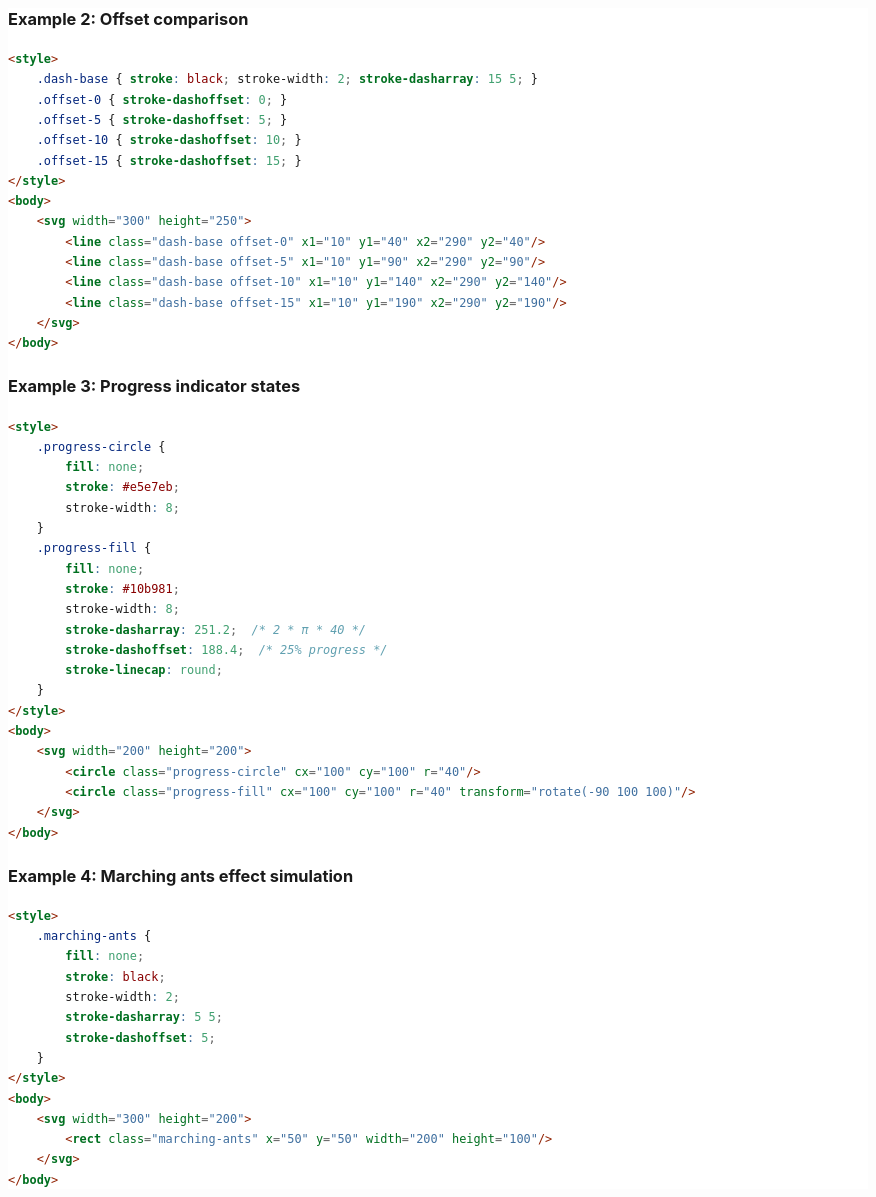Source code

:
 ```html
```

### Example 2: Offset comparison

```html
<style>
    .dash-base { stroke: black; stroke-width: 2; stroke-dasharray: 15 5; }
    .offset-0 { stroke-dashoffset: 0; }
    .offset-5 { stroke-dashoffset: 5; }
    .offset-10 { stroke-dashoffset: 10; }
    .offset-15 { stroke-dashoffset: 15; }
</style>
<body>
    <svg width="300" height="250">
        <line class="dash-base offset-0" x1="10" y1="40" x2="290" y2="40"/>
        <line class="dash-base offset-5" x1="10" y1="90" x2="290" y2="90"/>
        <line class="dash-base offset-10" x1="10" y1="140" x2="290" y2="140"/>
        <line class="dash-base offset-15" x1="10" y1="190" x2="290" y2="190"/>
    </svg>
</body>
```

### Example 3: Progress indicator states

```html
<style>
    .progress-circle {
        fill: none;
        stroke: #e5e7eb;
        stroke-width: 8;
    }
    .progress-fill {
        fill: none;
        stroke: #10b981;
        stroke-width: 8;
        stroke-dasharray: 251.2;  /* 2 * π * 40 */
        stroke-dashoffset: 188.4;  /* 25% progress */
        stroke-linecap: round;
    }
</style>
<body>
    <svg width="200" height="200">
        <circle class="progress-circle" cx="100" cy="100" r="40"/>
        <circle class="progress-fill" cx="100" cy="100" r="40" transform="rotate(-90 100 100)"/>
    </svg>
</body>
```

### Example 4: Marching ants effect simulation

```html
<style>
    .marching-ants {
        fill: none;
        stroke: black;
        stroke-width: 2;
        stroke-dasharray: 5 5;
        stroke-dashoffset: 5;
    }
</style>
<body>
    <svg width="300" height="200">
        <rect class="marching-ants" x="50" y="50" width="200" height="100"/>
    </svg>
</body>
```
========
Pictures stay out; print everything else in the data exactly.

● **Task answer**
Source code

:
 ```html
```

### Example 2: Offset comparison

```html
<style>
    .dash-base { stroke: black; stroke-width: 2; stroke-dasharray: 15 5; }
    .offset-0 { stroke-dashoffset: 0; }
    .offset-5 { stroke-dashoffset: 5; }
    .offset-10 { stroke-dashoffset: 10; }
    .offset-15 { stroke-dashoffset: 15; }
</style>
<body>
    <svg width="300" height="250">
        <line class="dash-base offset-0" x1="10" y1="40" x2="290" y2="40"/>
        <line class="dash-base offset-5" x1="10" y1="90" x2="290" y2="90"/>
        <line class="dash-base offset-10" x1="10" y1="140" x2="290" y2="140"/>
        <line class="dash-base offset-15" x1="10" y1="190" x2="290" y2="190"/>
    </svg>
</body>
```

### Example 3: Progress indicator states

```html
<style>
    .progress-circle {
        fill: none;
        stroke: #e5e7eb;
        stroke-width: 8;
    }
    .progress-fill {
        fill: none;
        stroke: #10b981;
        stroke-width: 8;
        stroke-dasharray: 251.2;  /* 2 * π * 40 */
        stroke-dashoffset: 188.4;  /* 25% progress */
        stroke-linecap: round;
    }
</style>
<body>
    <svg width="200" height="200">
        <circle class="progress-circle" cx="100" cy="100" r="40"/>
        <circle class="progress-fill" cx="100" cy="100" r="40" transform="rotate(-90 100 100)"/>
    </svg>
</body>
```

### Example 4: Marching ants effect simulation

```html
<style>
    .marching-ants {
        fill: none;
        stroke: black;
        stroke-width: 2;
        stroke-dasharray: 5 5;
        stroke-dashoffset: 5;
    }
</style>
<body>
    <svg width="300" height="200">
        <rect class="marching-ants" x="50" y="50" width="200" height="100"/>
    </svg>
</body>
```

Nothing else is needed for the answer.